──────── INPUT RECORDS ────────
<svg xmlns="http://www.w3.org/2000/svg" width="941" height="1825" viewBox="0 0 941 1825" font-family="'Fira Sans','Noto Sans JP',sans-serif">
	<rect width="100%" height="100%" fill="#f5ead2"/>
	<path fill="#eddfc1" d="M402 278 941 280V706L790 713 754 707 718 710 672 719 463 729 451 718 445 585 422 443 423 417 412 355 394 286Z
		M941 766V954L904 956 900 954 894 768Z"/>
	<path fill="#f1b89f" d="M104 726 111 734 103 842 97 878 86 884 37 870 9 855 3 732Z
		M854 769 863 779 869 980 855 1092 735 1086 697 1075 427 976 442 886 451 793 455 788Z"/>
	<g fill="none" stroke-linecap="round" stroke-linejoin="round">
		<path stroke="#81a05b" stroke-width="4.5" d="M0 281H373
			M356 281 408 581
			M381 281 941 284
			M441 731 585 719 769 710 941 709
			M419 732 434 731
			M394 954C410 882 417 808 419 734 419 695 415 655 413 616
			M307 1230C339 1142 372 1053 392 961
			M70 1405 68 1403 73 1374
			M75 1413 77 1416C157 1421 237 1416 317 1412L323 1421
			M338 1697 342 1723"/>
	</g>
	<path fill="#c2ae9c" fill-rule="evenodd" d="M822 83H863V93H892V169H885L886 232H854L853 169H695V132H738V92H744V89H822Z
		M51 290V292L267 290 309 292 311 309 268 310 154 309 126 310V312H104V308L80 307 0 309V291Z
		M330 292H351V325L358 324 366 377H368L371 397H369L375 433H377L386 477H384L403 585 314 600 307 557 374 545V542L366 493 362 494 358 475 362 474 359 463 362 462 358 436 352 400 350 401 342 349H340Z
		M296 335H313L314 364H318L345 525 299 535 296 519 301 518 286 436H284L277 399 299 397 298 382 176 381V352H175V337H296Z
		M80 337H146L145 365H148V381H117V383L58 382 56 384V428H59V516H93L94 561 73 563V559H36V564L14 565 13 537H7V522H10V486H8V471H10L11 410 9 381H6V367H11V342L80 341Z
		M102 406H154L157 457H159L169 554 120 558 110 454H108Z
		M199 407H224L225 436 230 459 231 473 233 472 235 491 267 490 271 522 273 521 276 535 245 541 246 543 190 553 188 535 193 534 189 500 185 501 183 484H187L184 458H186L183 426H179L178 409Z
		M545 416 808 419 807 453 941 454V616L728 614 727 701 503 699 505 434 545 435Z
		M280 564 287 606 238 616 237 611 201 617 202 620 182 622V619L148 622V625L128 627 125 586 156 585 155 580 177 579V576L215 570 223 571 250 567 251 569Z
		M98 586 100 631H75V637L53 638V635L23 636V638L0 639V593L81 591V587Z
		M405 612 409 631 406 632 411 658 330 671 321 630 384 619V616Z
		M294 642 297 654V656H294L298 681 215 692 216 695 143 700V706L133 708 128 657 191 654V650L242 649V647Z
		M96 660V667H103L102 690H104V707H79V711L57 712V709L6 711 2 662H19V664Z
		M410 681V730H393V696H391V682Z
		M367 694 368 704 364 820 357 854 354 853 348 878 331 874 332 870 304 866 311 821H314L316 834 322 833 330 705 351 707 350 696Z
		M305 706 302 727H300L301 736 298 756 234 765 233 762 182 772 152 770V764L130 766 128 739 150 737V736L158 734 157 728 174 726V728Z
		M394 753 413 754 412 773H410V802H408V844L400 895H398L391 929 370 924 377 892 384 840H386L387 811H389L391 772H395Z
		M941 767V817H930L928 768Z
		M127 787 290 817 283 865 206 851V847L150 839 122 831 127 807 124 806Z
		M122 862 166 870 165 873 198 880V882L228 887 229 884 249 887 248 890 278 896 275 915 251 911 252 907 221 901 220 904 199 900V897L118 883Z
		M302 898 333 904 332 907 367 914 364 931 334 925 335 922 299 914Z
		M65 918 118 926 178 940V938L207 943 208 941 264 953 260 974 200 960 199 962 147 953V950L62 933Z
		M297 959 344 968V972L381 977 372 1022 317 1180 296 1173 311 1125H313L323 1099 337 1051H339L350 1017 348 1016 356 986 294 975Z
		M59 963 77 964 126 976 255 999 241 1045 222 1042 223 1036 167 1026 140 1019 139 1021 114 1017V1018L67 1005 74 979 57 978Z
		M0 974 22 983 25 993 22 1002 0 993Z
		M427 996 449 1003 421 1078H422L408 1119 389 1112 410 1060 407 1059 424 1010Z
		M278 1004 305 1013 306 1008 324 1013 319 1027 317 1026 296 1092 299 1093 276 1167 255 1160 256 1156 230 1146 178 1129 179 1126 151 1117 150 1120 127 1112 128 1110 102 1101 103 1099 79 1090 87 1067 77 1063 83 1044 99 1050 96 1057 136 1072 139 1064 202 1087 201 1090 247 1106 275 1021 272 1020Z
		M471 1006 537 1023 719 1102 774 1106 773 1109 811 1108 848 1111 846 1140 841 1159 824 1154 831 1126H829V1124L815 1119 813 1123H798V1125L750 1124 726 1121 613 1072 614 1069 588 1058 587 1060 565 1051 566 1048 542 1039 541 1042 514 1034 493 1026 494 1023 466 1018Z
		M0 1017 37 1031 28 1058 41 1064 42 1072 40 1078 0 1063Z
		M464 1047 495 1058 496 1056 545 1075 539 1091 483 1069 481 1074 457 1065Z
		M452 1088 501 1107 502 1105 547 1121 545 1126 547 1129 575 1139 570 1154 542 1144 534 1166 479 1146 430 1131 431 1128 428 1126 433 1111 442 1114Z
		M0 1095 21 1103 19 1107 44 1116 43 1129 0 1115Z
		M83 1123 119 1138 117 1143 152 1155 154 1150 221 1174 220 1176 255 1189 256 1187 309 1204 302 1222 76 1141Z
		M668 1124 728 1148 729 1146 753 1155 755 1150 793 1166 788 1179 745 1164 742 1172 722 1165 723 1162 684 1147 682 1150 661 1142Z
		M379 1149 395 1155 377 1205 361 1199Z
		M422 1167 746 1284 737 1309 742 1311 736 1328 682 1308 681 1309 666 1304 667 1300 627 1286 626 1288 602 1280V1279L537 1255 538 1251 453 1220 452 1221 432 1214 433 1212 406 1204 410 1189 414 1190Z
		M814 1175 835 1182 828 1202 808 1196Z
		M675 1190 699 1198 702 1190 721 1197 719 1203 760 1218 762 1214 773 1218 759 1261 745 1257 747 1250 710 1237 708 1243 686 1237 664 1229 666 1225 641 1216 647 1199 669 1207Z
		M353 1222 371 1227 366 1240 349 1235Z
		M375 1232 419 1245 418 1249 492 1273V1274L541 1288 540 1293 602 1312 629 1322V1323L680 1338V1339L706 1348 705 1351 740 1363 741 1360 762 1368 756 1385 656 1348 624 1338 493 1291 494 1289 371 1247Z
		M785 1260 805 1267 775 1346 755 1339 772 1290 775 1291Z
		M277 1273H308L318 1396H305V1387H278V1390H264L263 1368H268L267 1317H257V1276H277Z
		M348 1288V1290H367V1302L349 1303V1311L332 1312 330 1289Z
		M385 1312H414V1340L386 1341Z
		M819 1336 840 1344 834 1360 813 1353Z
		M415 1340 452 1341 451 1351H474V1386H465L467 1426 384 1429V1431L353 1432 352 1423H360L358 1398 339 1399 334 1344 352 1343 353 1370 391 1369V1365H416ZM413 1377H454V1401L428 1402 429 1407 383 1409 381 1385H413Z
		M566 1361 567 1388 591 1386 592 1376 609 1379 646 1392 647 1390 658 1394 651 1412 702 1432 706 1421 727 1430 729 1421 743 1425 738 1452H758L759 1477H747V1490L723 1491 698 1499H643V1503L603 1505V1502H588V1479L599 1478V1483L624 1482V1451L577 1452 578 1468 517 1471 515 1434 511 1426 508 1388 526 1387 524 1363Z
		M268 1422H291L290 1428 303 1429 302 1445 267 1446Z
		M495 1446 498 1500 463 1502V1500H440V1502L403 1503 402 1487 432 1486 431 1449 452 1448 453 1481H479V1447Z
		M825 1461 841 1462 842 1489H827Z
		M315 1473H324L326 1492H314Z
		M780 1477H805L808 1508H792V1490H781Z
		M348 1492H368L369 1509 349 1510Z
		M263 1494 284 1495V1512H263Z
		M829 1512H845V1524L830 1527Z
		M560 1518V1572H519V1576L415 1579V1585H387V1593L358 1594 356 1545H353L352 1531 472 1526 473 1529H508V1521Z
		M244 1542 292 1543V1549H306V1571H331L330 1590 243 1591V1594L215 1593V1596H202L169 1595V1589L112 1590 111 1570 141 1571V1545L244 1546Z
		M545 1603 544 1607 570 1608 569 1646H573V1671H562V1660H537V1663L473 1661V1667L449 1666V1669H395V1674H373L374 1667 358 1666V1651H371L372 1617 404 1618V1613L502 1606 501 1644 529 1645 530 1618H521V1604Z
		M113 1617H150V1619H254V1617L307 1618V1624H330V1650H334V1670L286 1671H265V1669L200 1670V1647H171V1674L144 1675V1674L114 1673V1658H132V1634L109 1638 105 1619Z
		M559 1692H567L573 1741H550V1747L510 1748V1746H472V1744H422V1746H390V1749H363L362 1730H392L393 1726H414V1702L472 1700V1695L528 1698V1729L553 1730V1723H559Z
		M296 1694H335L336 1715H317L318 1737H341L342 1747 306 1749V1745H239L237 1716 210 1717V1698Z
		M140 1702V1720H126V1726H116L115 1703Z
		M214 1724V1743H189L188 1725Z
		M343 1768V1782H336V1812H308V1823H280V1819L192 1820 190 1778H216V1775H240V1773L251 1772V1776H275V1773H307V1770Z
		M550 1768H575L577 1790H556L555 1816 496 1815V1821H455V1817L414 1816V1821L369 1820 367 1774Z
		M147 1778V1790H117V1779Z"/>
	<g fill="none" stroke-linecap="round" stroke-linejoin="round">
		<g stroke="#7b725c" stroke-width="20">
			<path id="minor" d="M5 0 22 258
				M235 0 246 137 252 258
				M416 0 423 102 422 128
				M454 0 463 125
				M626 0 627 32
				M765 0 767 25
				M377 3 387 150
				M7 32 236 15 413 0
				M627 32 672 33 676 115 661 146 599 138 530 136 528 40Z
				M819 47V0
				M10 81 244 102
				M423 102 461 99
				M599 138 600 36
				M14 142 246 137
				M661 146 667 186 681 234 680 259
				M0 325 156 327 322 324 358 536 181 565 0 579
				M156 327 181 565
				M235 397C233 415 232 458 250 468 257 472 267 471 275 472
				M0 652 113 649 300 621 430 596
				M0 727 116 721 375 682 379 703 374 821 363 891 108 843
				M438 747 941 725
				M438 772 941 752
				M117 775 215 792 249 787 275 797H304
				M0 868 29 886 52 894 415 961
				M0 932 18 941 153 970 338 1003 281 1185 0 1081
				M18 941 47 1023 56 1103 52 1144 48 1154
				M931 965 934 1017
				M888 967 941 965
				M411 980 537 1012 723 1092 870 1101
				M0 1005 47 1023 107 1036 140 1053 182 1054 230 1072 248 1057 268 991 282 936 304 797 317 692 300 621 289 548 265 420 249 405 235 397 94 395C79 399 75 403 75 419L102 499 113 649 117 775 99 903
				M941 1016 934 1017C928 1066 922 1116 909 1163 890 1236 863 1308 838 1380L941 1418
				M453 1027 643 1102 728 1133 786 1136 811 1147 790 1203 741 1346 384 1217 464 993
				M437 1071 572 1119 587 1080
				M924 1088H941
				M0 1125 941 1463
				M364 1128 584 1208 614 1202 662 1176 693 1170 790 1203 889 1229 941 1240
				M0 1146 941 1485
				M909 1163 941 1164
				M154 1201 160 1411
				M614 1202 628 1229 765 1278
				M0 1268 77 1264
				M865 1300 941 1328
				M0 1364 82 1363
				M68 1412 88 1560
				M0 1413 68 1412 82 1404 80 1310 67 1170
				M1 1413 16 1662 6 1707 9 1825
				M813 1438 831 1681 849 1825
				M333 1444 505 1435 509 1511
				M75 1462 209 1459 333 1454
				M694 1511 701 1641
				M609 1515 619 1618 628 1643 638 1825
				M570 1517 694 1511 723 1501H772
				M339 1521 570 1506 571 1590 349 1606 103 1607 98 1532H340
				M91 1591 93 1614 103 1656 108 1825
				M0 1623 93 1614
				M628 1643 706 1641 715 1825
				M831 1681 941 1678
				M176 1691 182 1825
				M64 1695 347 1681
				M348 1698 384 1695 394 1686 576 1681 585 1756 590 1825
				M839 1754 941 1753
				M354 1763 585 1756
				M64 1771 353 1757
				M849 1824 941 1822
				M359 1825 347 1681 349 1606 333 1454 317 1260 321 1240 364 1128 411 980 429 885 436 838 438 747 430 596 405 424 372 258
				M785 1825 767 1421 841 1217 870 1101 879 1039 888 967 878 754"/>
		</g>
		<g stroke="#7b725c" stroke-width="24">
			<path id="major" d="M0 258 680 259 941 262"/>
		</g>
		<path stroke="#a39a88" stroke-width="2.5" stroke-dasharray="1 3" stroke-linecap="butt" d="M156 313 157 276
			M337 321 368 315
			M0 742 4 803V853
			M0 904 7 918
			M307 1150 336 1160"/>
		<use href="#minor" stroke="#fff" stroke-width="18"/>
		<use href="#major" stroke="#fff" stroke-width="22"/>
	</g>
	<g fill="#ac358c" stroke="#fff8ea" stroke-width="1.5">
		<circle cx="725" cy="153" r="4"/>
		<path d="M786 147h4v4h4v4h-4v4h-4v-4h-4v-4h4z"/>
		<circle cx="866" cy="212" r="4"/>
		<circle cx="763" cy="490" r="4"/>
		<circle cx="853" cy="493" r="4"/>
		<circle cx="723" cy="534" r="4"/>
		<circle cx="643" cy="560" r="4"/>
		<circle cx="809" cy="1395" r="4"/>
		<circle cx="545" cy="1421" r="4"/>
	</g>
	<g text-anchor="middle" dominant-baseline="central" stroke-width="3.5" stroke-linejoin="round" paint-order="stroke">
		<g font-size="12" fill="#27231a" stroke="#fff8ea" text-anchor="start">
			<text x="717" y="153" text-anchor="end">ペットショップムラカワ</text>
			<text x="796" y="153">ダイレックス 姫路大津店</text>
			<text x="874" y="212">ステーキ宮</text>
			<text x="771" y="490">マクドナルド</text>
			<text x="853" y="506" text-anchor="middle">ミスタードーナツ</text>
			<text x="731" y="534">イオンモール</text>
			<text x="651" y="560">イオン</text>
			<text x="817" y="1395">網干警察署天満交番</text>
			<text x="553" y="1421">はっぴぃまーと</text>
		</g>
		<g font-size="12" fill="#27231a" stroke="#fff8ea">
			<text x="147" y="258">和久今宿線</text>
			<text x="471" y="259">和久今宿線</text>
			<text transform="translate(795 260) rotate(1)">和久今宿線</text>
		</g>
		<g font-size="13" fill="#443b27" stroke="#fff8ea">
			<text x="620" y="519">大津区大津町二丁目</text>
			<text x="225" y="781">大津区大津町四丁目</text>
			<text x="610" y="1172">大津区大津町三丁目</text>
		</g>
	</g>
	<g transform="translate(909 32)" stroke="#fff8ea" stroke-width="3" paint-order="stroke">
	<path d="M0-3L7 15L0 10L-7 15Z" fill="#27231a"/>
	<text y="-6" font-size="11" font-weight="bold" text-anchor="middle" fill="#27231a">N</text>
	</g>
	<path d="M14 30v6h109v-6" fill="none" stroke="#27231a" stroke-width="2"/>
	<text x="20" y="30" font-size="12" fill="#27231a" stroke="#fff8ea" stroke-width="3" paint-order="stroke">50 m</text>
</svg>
────────
• INSTRUCTIONS TO FOLLOW
Reproduce only the lines above, starting at the line with "M495 1446 498" and ending at the line with "M214 1724V1743H189L188 1725Z", exactly as written.

• EXERCISE ANSWER
		M495 1446 498 1500 463 1502V1500H440V1502L403 1503 402 1487 432 1486 431 1449 452 1448 453 1481H479V1447Z
		M825 1461 841 1462 842 1489H827Z
		M315 1473H324L326 1492H314Z
		M780 1477H805L808 1508H792V1490H781Z
		M348 1492H368L369 1509 349 1510Z
		M263 1494 284 1495V1512H263Z
		M829 1512H845V1524L830 1527Z
		M560 1518V1572H519V1576L415 1579V1585H387V1593L358 1594 356 1545H353L352 1531 472 1526 473 1529H508V1521Z
		M244 1542 292 1543V1549H306V1571H331L330 1590 243 1591V1594L215 1593V1596H202L169 1595V1589L112 1590 111 1570 141 1571V1545L244 1546Z
		M545 1603 544 1607 570 1608 569 1646H573V1671H562V1660H537V1663L473 1661V1667L449 1666V1669H395V1674H373L374 1667 358 1666V1651H371L372 1617 404 1618V1613L502 1606 501 1644 529 1645 530 1618H521V1604Z
		M113 1617H150V1619H254V1617L307 1618V1624H330V1650H334V1670L286 1671H265V1669L200 1670V1647H171V1674L144 1675V1674L114 1673V1658H132V1634L109 1638 105 1619Z
		M559 1692H567L573 1741H550V1747L510 1748V1746H472V1744H422V1746H390V1749H363L362 1730H392L393 1726H414V1702L472 1700V1695L528 1698V1729L553 1730V1723H559Z
		M296 1694H335L336 1715H317L318 1737H341L342 1747 306 1749V1745H239L237 1716 210 1717V1698Z
		M140 1702V1720H126V1726H116L115 1703Z
		M214 1724V1743H189L188 1725Z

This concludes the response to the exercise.